Vaccines Open for Teens 12-15; Some Remain Concerned of Side Effects

Many Carnegie Vanguard Highschool students are debating which vaccine to receive since Texas opened the vaccine to be available for citizens 12 years old and above on May 18. 

There are currently 3 main Covid-19 vaccines; The Pfizer Vaccine, Moderna Vaccine, and Johnson&Johnson Vaccine. The Pfizer Vaccine is a 2 shot vaccine with a 21 day gap in between. The Moderna Vaccine is also a 2 shot vaccine but with a 28 day gap in between.  The Johnson & Johnson Vaccine however, is a one shot vaccine.

Many students at Carnegie Vanguard Highschool have received the vaccine, as they are coming of age. One of the students is Brooke Ferrell who recently received her second dose.

I got one over spring break, so I think that the 17th of March. And then I got the second dose on April 4,” said Ferrel.

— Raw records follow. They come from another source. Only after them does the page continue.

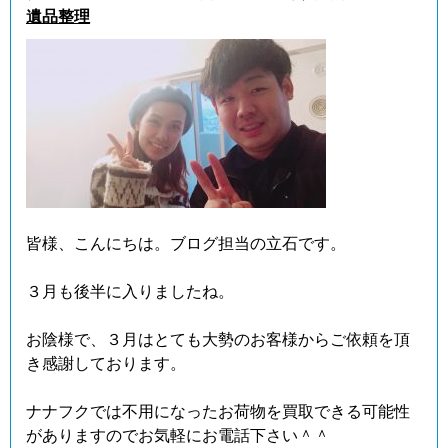
遺品整理
皆様、こんにちは。ブログ担当の立石です。
３月も後半に入りましたね。
お陰様で、３月はとても大勢のお客様からご依頼を頂
き感謝しております。
ナナフクでは不用になったお荷物を買取できる可能性
がありますのでお気軽にお電話下さい＾＾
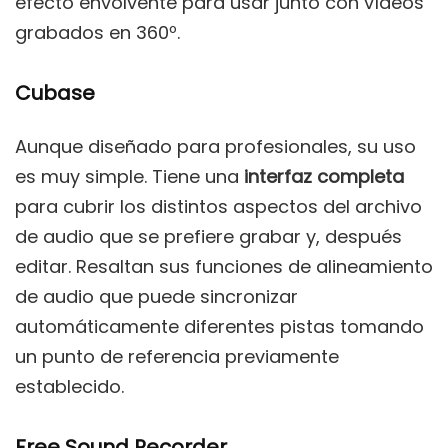
efecto envolvente para usar junto con vídeos
grabados en 360º.
Cubase
Aunque diseñado para profesionales, su uso
es muy simple. Tiene una
interfaz completa
para cubrir los distintos aspectos del archivo
de audio que se prefiere grabar y, después
editar. Resaltan sus funciones de alineamiento
de audio que puede sincronizar
automáticamente diferentes pistas tomando
un punto de referencia previamente
establecido.
Free Sound Recorder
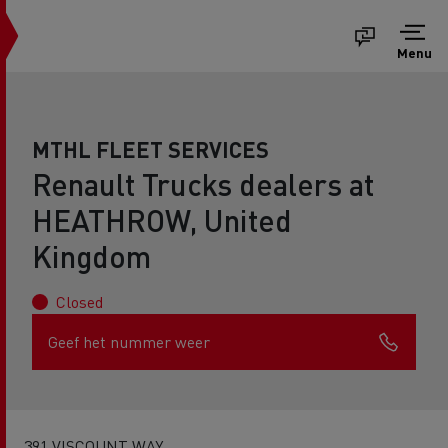
Menu
MTHL FLEET SERVICES
Renault Trucks dealers at
HEATHROW, United
Kingdom
Closed
Geef het nummer weer
391 VISCOUNT WAY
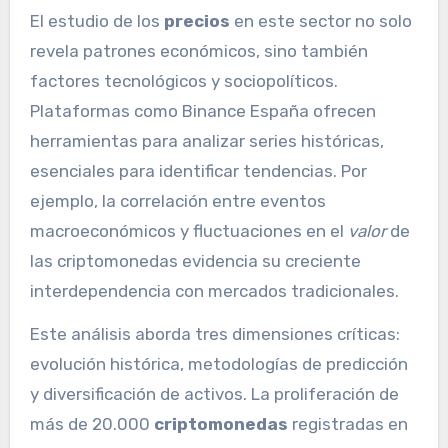
El estudio de los
precios
en este sector no solo
revela patrones económicos, sino también
factores tecnológicos y sociopolíticos.
Plataformas como Binance España ofrecen
herramientas para analizar series históricas,
esenciales para identificar tendencias. Por
ejemplo, la correlación entre eventos
macroeconómicos y fluctuaciones en el
valor
de
las criptomonedas evidencia su creciente
interdependencia con mercados tradicionales.
Este análisis aborda tres dimensiones críticas:
evolución histórica, metodologías de predicción
y diversificación de activos. La proliferación de
más de 20.000
criptomonedas
registradas en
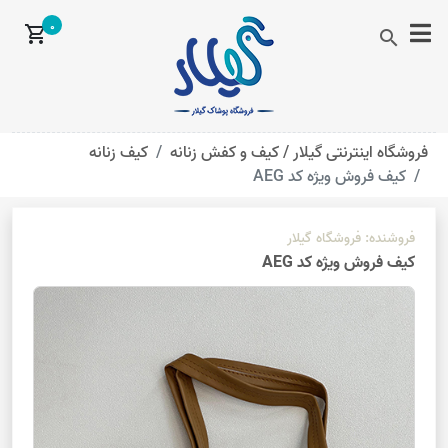
0
shopping_cart
search
فروشگاه اینترنتی گیلار /
کیف و کفش زنانه
کیف زنانه
کیف فروش ویژه کد AEG
فروشنده:
فروشگاه گیلار
کیف فروش ویژه کد AEG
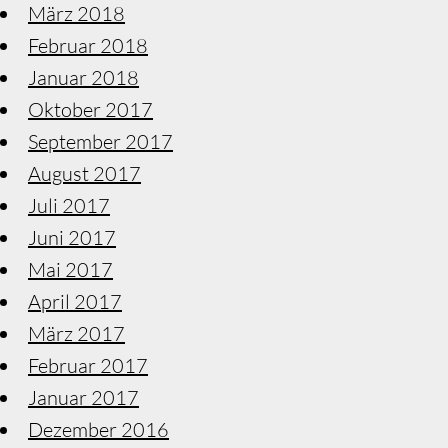
März 2018
Februar 2018
Januar 2018
Oktober 2017
September 2017
August 2017
Juli 2017
Juni 2017
Mai 2017
April 2017
März 2017
Februar 2017
Januar 2017
Dezember 2016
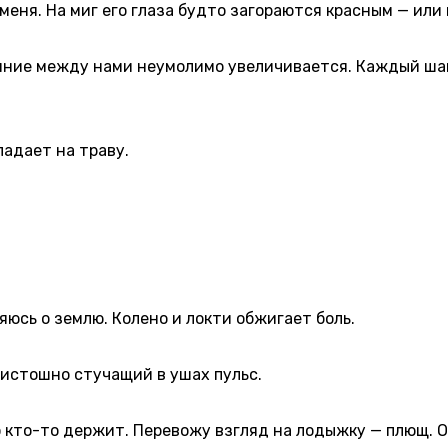
ня. На миг его глаза будто загораются красным — или 
ние между нами неумолимо увеличивается. Каждый шаг 
адает на траву.
юсь о землю. Колено и локти обжигает боль.
истошно стучащий в ушах пульс.
кто-то держит. Перевожу взгляд на лодыжку — плющ. О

Some students such as CVHS freshman Laila Myers,who is currently 15, is now eligible for the vaccine. The vaccine can ensure them safety when they go out to crowded areas such as school. They plan to sign up the vaccine on their 16th birthday when the vaccine isn’t so hard to obtain. 

“Hopefully I’ll be able to sign up on March 31 of next year (2022) for the vaccine,” says Myers. 

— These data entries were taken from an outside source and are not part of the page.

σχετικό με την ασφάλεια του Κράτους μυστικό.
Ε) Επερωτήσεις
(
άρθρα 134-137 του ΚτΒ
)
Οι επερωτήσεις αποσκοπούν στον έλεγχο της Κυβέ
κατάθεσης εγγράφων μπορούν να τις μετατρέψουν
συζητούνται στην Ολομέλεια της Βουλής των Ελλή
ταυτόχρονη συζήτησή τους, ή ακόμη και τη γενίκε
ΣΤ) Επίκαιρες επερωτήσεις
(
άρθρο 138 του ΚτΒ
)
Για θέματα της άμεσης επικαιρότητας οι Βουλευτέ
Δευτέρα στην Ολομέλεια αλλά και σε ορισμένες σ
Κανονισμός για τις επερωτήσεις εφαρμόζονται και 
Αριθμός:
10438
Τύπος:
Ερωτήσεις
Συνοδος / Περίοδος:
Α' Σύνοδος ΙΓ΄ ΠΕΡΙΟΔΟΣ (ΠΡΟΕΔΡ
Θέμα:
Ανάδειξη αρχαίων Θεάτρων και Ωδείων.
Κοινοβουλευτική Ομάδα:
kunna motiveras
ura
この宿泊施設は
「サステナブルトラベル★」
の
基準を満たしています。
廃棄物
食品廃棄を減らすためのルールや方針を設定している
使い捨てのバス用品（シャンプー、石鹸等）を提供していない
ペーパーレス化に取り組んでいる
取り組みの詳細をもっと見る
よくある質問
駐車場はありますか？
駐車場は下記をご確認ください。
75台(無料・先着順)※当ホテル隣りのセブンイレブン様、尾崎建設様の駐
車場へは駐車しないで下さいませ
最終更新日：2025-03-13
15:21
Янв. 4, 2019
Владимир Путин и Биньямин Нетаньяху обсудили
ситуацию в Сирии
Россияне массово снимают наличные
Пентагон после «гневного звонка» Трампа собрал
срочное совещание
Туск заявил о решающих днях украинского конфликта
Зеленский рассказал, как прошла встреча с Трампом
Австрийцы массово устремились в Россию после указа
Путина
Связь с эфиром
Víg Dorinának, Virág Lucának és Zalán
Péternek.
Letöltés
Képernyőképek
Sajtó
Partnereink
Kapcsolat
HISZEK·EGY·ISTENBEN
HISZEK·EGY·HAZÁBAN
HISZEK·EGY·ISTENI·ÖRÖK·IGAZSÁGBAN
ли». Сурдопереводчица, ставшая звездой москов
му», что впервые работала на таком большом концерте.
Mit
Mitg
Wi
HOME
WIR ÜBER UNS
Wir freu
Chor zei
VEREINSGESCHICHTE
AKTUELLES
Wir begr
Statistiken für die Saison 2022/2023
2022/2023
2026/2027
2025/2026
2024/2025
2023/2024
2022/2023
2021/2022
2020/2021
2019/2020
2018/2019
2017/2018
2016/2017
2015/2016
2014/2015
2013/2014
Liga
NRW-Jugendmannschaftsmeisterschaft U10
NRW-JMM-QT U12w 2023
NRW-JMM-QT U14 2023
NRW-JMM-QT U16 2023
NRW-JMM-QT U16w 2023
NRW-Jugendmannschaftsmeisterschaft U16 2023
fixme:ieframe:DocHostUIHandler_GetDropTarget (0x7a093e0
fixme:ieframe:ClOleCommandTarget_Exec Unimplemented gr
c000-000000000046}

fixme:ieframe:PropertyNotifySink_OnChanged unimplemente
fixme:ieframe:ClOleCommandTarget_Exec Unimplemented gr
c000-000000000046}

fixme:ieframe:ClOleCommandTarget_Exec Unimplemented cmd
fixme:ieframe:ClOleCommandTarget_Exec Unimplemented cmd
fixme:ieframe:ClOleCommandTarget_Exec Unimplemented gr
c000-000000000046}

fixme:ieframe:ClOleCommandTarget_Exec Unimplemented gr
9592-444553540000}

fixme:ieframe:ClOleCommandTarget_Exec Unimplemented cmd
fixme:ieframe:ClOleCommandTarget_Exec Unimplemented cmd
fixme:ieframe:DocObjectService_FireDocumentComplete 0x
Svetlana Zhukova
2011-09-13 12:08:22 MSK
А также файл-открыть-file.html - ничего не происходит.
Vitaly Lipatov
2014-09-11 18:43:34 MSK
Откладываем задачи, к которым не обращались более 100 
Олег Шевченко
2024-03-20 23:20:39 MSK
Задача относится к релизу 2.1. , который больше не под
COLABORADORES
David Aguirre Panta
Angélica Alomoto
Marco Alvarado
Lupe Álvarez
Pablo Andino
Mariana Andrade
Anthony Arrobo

Some students such as sophomore Erik Santana, are against taking the vaccine due to reasons such as the recent news of harmful side effects of the vaccine. Some side effects can be flu like symptoms or in rare cases, blood clots.

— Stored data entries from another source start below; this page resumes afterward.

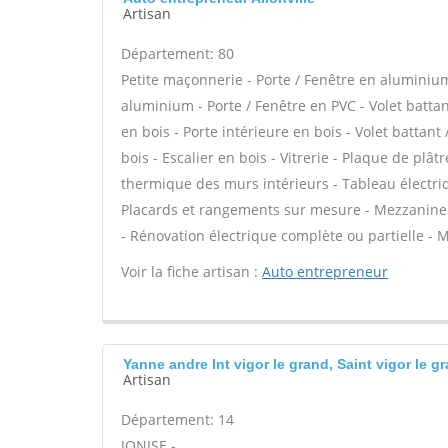
Artisan
Département: 80
Petite maçonnerie - Porte / Fenêtre en aluminium 
aluminium - Porte / Fenêtre en PVC - Volet battant
en bois - Porte intérieure en bois - Volet battant
bois - Escalier en bois - Vitrerie - Plaque de plâtr
thermique des murs intérieurs - Tableau électriq
Placards et rangements sur mesure - Mezzanine - 
- Rénovation électrique complète ou partielle - M
Voir la fiche artisan :
Auto entrepreneur
Yanne andre Int vigor le grand, Saint vigor le g
Artisan
Département: 14
IONISE -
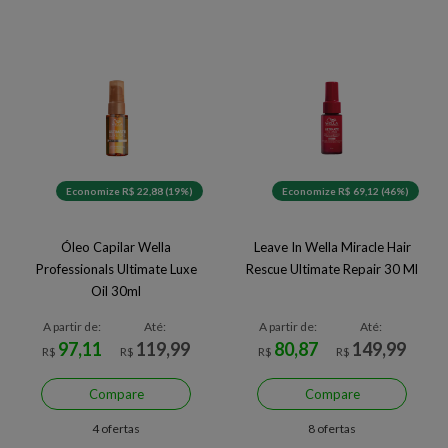
Economize R$ 22,88 (19%)
Economize R$ 69,12 (46%)
Óleo Capilar Wella
Leave In Wella Miracle Hair
Professionals Ultimate Luxe
Rescue Ultimate Repair 30 Ml
Oil 30ml
A partir de:
Até:
A partir de:
Até:
97,11
119,99
80,87
149,99
R$
R$
R$
R$
Compare
Compare
4 ofertas
8 ofertas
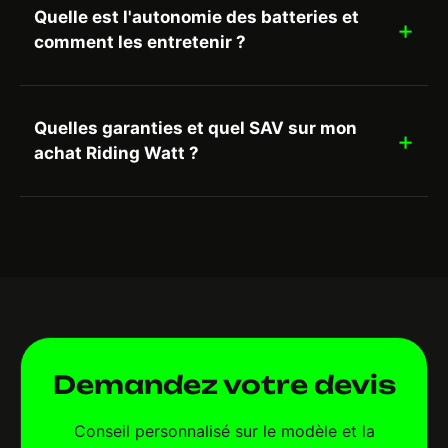
Quelle est l'autonomie des batteries et
comment les entretenir ?
Quelles garanties et quel SAV sur mon
achat Riding Watt ?
Demandez votre devis
Conseil personnalisé sur le modèle et la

“The only thing that concerns me about the vaccine would be that I am still not entirely sure of how the vaccine can or will affect me after receiving the dose,” says Santana. 

On April 13, the Johnson & Johnson cited an “abundance of caution,” after there were 6 reported cases of rare blood clots in people who received the Johnson & Johnson vaccine. This means that a warning to the public was given and for people to rethink their choices in choosing the vaccine. 

Even though the odds of getting these blood clots from the vaccine are about 1 in a million, it’s still a worrisome thought to know. 

“I think the most concerning thing for me about the vaccine is the blood clot incident. I know it’s not all the vaccines but it’s the possibility of it, but I’m still willing to take it when i can,” says Myers.

Its still recommended by the CDC and by many doctors to receive the vaccine due to rising Covid-19 cases. 

Doctors are and influence for me since they are really encouraging it for everyone’s safety. Its like adults encouraging new voters to go out and vote since it would help the community,” says Myers.

Other adults such as parents or teachers are also big influences to new eligible teens.

“My parents were really encouraging me to just get it so that I would be at least mildly protected because my doctors are relatively sure if I got COVID It would not be ideal. Also my grandparents, I really wanted to be able to spend time with them safely and not expose them to something that could be dangerous,” says Ferrell.

“More than 70% of Americans aged 65 and older are fully vaccinated, according to Centers for Disease Control and Prevention,” said CNBC News.

With vaccines rolling out everyday, we can all just hope that the United States can go back to regular life without fear.

“ I dont want to stay cooped up in the house all day. I want to get my regular life back again and go to school normally and see my friends,” says Myers.